**How to complete this task:** In the records below, take the line containing "Name the nearer" and reproduce it and every subsequent line exactly, adding nothing.

**Collected data entries:**
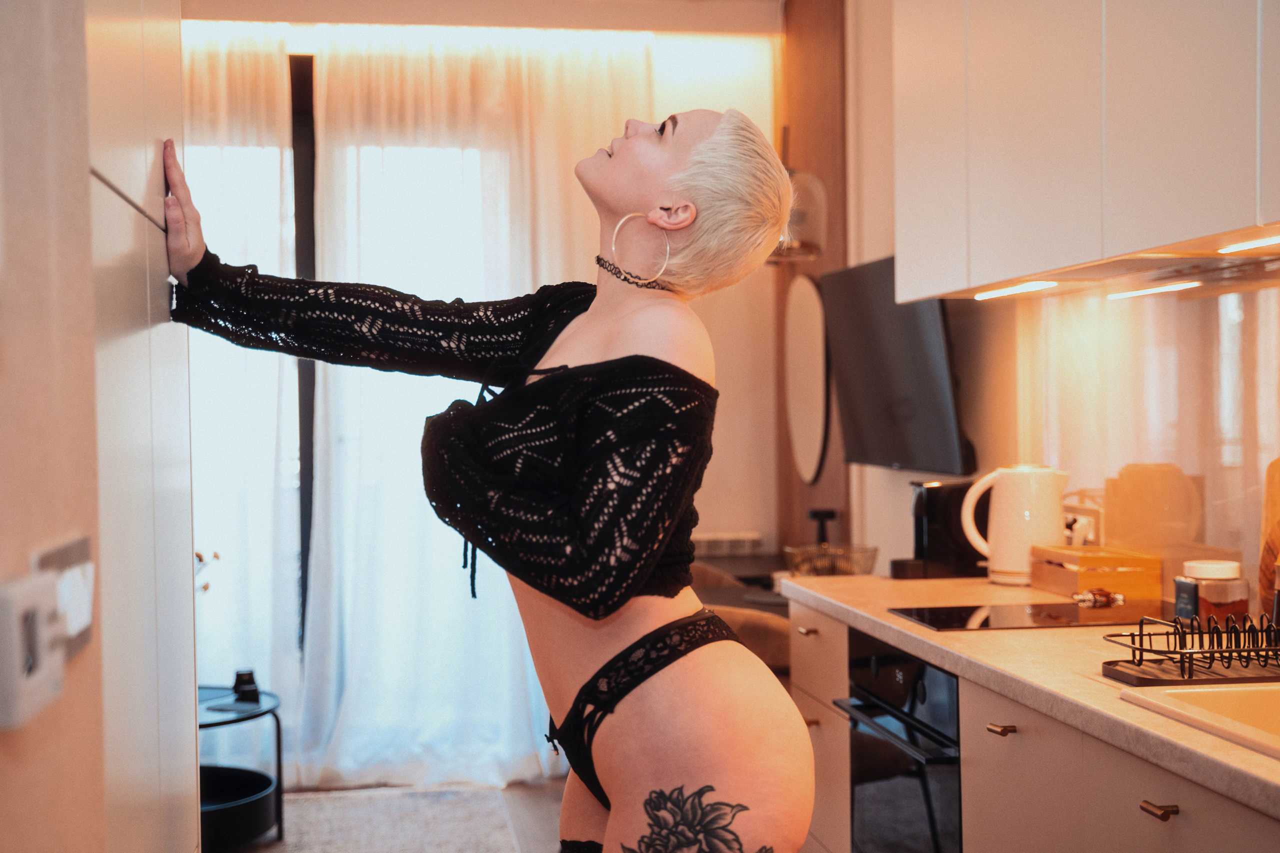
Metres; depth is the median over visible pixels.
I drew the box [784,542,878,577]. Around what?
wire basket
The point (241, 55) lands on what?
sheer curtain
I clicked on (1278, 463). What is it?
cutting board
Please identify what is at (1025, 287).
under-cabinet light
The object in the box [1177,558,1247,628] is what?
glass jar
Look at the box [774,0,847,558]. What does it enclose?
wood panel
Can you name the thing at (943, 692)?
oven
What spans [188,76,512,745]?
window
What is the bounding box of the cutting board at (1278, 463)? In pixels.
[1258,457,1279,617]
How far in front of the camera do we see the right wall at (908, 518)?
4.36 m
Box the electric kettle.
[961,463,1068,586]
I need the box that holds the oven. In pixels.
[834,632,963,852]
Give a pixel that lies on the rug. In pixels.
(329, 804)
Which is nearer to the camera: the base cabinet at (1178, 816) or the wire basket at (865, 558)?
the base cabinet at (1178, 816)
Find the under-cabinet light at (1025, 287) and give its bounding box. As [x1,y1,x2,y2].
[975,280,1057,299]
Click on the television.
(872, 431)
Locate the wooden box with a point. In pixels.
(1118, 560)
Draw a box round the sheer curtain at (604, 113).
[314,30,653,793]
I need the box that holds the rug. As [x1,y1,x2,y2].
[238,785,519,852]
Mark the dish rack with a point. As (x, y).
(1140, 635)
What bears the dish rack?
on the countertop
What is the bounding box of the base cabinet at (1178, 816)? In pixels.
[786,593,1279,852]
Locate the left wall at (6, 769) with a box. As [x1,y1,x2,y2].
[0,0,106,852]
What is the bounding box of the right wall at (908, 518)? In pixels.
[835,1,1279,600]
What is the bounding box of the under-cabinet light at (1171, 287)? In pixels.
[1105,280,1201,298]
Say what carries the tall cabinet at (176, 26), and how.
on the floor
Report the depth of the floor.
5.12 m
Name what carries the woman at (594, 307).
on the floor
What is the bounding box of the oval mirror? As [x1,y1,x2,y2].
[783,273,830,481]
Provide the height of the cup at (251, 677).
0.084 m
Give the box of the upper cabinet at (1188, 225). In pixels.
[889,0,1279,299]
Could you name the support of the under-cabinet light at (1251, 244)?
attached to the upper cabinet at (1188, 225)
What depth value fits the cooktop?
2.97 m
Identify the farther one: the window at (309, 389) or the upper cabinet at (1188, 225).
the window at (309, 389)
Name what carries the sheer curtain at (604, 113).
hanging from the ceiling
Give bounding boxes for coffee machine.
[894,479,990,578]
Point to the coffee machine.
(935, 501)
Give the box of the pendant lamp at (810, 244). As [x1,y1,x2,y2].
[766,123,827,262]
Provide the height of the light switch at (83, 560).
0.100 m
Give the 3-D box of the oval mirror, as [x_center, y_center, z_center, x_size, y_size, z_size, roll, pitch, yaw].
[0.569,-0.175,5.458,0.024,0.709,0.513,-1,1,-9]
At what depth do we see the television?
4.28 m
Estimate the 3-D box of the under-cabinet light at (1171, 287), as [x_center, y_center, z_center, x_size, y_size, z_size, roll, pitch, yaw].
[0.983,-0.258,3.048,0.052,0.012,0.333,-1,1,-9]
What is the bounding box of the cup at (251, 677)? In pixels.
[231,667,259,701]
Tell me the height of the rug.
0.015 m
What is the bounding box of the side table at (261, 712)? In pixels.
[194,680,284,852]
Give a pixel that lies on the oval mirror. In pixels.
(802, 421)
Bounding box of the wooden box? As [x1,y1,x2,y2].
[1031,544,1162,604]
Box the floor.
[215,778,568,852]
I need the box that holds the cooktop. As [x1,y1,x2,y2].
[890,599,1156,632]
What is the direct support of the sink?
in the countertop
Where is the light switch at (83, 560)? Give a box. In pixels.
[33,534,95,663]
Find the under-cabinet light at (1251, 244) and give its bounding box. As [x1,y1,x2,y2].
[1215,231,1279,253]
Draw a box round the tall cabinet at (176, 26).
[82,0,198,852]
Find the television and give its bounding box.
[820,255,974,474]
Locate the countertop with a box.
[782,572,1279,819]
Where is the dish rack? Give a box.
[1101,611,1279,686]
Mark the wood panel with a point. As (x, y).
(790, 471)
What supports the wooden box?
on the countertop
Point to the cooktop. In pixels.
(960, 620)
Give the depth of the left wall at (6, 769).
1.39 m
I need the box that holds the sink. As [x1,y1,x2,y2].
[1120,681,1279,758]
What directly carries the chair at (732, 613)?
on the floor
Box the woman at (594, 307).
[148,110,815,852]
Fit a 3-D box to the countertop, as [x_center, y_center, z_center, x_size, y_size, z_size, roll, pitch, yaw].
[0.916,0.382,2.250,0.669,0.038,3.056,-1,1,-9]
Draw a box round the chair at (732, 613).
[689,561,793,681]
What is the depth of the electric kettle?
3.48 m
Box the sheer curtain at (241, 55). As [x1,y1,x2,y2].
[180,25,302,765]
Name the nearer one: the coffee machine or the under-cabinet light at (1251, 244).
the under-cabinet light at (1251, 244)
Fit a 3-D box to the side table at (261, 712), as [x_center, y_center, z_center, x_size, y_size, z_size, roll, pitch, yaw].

**Exercise output:**
Name the nearer one: the coffee machine or the under-cabinet light at (1251, 244).
the under-cabinet light at (1251, 244)
Fit a 3-D box to the side table at (261, 712), as [x_center, y_center, z_center, x_size, y_size, z_size, roll, pitch, yaw].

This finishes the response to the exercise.